-- PROVIDED DATA follows --

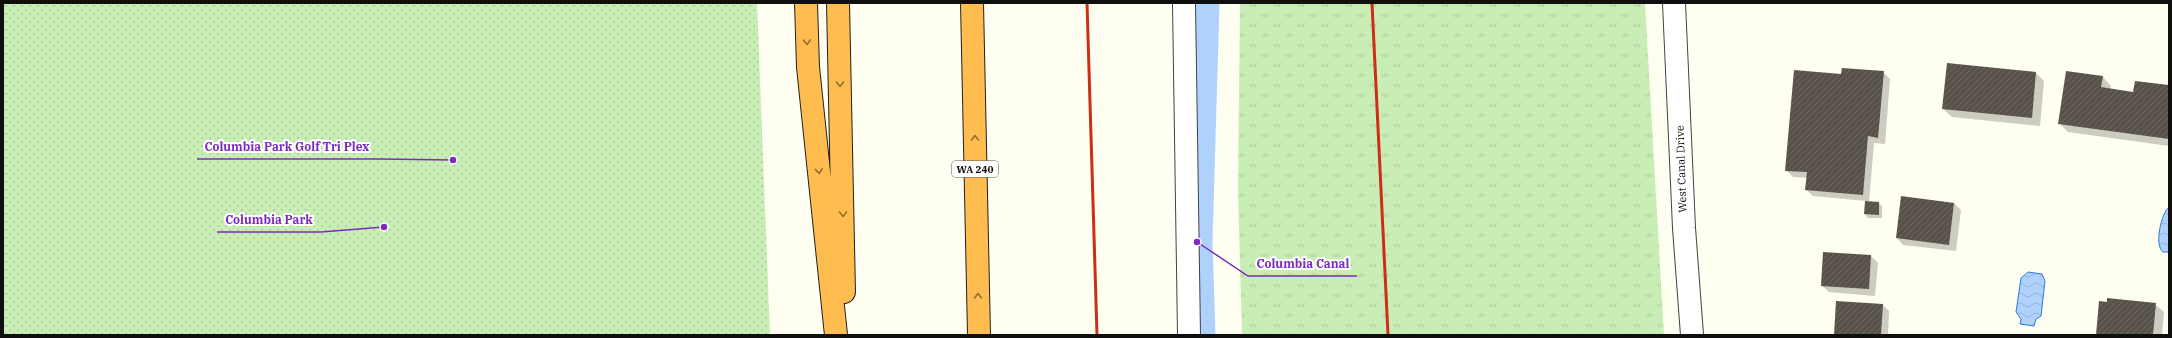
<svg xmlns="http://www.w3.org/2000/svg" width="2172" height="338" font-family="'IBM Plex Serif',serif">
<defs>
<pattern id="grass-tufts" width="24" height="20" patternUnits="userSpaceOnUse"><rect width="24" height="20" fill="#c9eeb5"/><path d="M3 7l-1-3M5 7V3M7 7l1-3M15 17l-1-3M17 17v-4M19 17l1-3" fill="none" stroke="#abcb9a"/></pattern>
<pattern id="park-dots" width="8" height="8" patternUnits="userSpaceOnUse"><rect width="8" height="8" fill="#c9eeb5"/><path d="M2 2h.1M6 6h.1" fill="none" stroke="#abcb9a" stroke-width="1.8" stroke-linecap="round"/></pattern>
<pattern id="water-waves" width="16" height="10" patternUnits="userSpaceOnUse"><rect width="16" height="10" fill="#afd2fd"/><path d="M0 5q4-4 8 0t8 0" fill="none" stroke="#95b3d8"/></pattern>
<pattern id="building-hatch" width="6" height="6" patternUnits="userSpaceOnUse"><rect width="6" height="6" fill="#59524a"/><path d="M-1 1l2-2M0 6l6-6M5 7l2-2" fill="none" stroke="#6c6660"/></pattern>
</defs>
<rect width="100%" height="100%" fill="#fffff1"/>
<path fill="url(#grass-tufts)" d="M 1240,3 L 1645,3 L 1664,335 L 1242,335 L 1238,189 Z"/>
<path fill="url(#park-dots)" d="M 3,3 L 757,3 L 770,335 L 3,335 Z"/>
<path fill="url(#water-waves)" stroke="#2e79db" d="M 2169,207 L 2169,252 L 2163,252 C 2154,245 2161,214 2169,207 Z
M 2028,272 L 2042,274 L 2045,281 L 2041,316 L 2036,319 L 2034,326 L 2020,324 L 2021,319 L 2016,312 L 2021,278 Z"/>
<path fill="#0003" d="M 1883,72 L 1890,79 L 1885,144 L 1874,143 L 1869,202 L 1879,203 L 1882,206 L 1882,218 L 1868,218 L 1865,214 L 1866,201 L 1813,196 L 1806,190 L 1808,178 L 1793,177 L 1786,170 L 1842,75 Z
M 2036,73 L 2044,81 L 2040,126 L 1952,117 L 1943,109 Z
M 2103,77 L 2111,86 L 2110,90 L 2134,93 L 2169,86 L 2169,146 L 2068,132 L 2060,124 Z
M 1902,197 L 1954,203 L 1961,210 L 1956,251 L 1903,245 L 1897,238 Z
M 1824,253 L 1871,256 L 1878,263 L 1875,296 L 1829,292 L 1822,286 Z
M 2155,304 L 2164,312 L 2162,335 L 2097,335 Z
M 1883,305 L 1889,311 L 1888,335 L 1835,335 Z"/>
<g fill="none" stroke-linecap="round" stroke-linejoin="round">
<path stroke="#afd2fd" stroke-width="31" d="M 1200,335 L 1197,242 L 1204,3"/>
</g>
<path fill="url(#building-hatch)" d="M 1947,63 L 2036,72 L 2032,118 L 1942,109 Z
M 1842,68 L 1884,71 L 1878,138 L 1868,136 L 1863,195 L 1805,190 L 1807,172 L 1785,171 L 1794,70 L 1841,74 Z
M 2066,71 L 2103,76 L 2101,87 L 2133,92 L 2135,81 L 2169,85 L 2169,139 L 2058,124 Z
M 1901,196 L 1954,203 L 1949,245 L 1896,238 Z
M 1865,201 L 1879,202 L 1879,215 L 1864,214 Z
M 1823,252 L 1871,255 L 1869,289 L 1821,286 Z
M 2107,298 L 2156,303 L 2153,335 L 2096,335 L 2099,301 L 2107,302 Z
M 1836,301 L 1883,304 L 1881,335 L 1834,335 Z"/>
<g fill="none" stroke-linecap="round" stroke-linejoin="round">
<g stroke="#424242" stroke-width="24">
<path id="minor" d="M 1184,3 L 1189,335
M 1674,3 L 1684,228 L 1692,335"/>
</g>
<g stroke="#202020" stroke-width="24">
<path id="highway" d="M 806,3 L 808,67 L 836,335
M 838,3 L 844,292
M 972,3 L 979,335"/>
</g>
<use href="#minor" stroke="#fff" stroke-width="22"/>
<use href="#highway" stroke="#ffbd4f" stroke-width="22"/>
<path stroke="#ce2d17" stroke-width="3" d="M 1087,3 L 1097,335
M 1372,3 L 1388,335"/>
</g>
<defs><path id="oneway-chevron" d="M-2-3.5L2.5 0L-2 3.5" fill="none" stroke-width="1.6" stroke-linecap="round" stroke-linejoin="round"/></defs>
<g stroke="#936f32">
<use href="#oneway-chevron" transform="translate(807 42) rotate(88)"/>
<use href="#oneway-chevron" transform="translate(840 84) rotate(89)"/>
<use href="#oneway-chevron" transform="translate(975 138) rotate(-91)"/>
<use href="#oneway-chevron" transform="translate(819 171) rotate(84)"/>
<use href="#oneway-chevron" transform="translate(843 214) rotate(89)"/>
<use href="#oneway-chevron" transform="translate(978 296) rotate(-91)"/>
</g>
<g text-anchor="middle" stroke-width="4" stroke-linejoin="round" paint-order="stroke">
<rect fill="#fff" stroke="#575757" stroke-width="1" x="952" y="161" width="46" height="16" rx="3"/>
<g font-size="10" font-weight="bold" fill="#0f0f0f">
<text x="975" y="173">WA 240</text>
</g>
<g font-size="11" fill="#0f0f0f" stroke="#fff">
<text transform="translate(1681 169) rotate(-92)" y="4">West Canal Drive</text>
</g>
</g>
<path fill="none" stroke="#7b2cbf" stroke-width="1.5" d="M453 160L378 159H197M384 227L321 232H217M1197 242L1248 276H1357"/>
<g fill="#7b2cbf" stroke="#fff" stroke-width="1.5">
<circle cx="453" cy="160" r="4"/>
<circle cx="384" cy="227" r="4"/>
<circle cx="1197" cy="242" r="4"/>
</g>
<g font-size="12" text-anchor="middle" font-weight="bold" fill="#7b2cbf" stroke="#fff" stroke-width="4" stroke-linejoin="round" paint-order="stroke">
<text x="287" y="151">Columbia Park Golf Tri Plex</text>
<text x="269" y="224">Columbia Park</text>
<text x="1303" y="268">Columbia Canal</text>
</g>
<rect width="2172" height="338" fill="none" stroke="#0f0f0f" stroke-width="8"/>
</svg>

-- PROVIDED DATA concluded --

PROMPT: Leaving images out, please output every line of the data exactly.

OUTPUT FOR THIS EXERCISE:
<svg xmlns="http://www.w3.org/2000/svg" width="2172" height="338" font-family="'IBM Plex Serif',serif">
<defs>
<pattern id="grass-tufts" width="24" height="20" patternUnits="userSpaceOnUse"><rect width="24" height="20" fill="#c9eeb5"/><path d="M3 7l-1-3M5 7V3M7 7l1-3M15 17l-1-3M17 17v-4M19 17l1-3" fill="none" stroke="#abcb9a"/></pattern>
<pattern id="park-dots" width="8" height="8" patternUnits="userSpaceOnUse"><rect width="8" height="8" fill="#c9eeb5"/><path d="M2 2h.1M6 6h.1" fill="none" stroke="#abcb9a" stroke-width="1.8" stroke-linecap="round"/></pattern>
<pattern id="water-waves" width="16" height="10" patternUnits="userSpaceOnUse"><rect width="16" height="10" fill="#afd2fd"/><path d="M0 5q4-4 8 0t8 0" fill="none" stroke="#95b3d8"/></pattern>
<pattern id="building-hatch" width="6" height="6" patternUnits="userSpaceOnUse"><rect width="6" height="6" fill="#59524a"/><path d="M-1 1l2-2M0 6l6-6M5 7l2-2" fill="none" stroke="#6c6660"/></pattern>
</defs>
<rect width="100%" height="100%" fill="#fffff1"/>
<path fill="url(#grass-tufts)" d="M 1240,3 L 1645,3 L 1664,335 L 1242,335 L 1238,189 Z"/>
<path fill="url(#park-dots)" d="M 3,3 L 757,3 L 770,335 L 3,335 Z"/>
<path fill="url(#water-waves)" stroke="#2e79db" d="M 2169,207 L 2169,252 L 2163,252 C 2154,245 2161,214 2169,207 Z
M 2028,272 L 2042,274 L 2045,281 L 2041,316 L 2036,319 L 2034,326 L 2020,324 L 2021,319 L 2016,312 L 2021,278 Z"/>
<path fill="#0003" d="M 1883,72 L 1890,79 L 1885,144 L 1874,143 L 1869,202 L 1879,203 L 1882,206 L 1882,218 L 1868,218 L 1865,214 L 1866,201 L 1813,196 L 1806,190 L 1808,178 L 1793,177 L 1786,170 L 1842,75 Z
M 2036,73 L 2044,81 L 2040,126 L 1952,117 L 1943,109 Z
M 2103,77 L 2111,86 L 2110,90 L 2134,93 L 2169,86 L 2169,146 L 2068,132 L 2060,124 Z
M 1902,197 L 1954,203 L 1961,210 L 1956,251 L 1903,245 L 1897,238 Z
M 1824,253 L 1871,256 L 1878,263 L 1875,296 L 1829,292 L 1822,286 Z
M 2155,304 L 2164,312 L 2162,335 L 2097,335 Z
M 1883,305 L 1889,311 L 1888,335 L 1835,335 Z"/>
<g fill="none" stroke-linecap="round" stroke-linejoin="round">
<path stroke="#afd2fd" stroke-width="31" d="M 1200,335 L 1197,242 L 1204,3"/>
</g>
<path fill="url(#building-hatch)" d="M 1947,63 L 2036,72 L 2032,118 L 1942,109 Z
M 1842,68 L 1884,71 L 1878,138 L 1868,136 L 1863,195 L 1805,190 L 1807,172 L 1785,171 L 1794,70 L 1841,74 Z
M 2066,71 L 2103,76 L 2101,87 L 2133,92 L 2135,81 L 2169,85 L 2169,139 L 2058,124 Z
M 1901,196 L 1954,203 L 1949,245 L 1896,238 Z
M 1865,201 L 1879,202 L 1879,215 L 1864,214 Z
M 1823,252 L 1871,255 L 1869,289 L 1821,286 Z
M 2107,298 L 2156,303 L 2153,335 L 2096,335 L 2099,301 L 2107,302 Z
M 1836,301 L 1883,304 L 1881,335 L 1834,335 Z"/>
<g fill="none" stroke-linecap="round" stroke-linejoin="round">
<g stroke="#424242" stroke-width="24">
<path id="minor" d="M 1184,3 L 1189,335
M 1674,3 L 1684,228 L 1692,335"/>
</g>
<g stroke="#202020" stroke-width="24">
<path id="highway" d="M 806,3 L 808,67 L 836,335
M 838,3 L 844,292
M 972,3 L 979,335"/>
</g>
<use href="#minor" stroke="#fff" stroke-width="22"/>
<use href="#highway" stroke="#ffbd4f" stroke-width="22"/>
<path stroke="#ce2d17" stroke-width="3" d="M 1087,3 L 1097,335
M 1372,3 L 1388,335"/>
</g>
<defs><path id="oneway-chevron" d="M-2-3.5L2.5 0L-2 3.5" fill="none" stroke-width="1.6" stroke-linecap="round" stroke-linejoin="round"/></defs>
<g stroke="#936f32">
<use href="#oneway-chevron" transform="translate(807 42) rotate(88)"/>
<use href="#oneway-chevron" transform="translate(840 84) rotate(89)"/>
<use href="#oneway-chevron" transform="translate(975 138) rotate(-91)"/>
<use href="#oneway-chevron" transform="translate(819 171) rotate(84)"/>
<use href="#oneway-chevron" transform="translate(843 214) rotate(89)"/>
<use href="#oneway-chevron" transform="translate(978 296) rotate(-91)"/>
</g>
<g text-anchor="middle" stroke-width="4" stroke-linejoin="round" paint-order="stroke">
<rect fill="#fff" stroke="#575757" stroke-width="1" x="952" y="161" width="46" height="16" rx="3"/>
<g font-size="10" font-weight="bold" fill="#0f0f0f">
<text x="975" y="173">WA 240</text>
</g>
<g font-size="11" fill="#0f0f0f" stroke="#fff">
<text transform="translate(1681 169) rotate(-92)" y="4">West Canal Drive</text>
</g>
</g>
<path fill="none" stroke="#7b2cbf" stroke-width="1.5" d="M453 160L378 159H197M384 227L321 232H217M1197 242L1248 276H1357"/>
<g fill="#7b2cbf" stroke="#fff" stroke-width="1.5">
<circle cx="453" cy="160" r="4"/>
<circle cx="384" cy="227" r="4"/>
<circle cx="1197" cy="242" r="4"/>
</g>
<g font-size="12" text-anchor="middle" font-weight="bold" fill="#7b2cbf" stroke="#fff" stroke-width="4" stroke-linejoin="round" paint-order="stroke">
<text x="287" y="151">Columbia Park Golf Tri Plex</text>
<text x="269" y="224">Columbia Park</text>
<text x="1303" y="268">Columbia Canal</text>
</g>
<rect width="2172" height="338" fill="none" stroke="#0f0f0f" stroke-width="8"/>
</svg>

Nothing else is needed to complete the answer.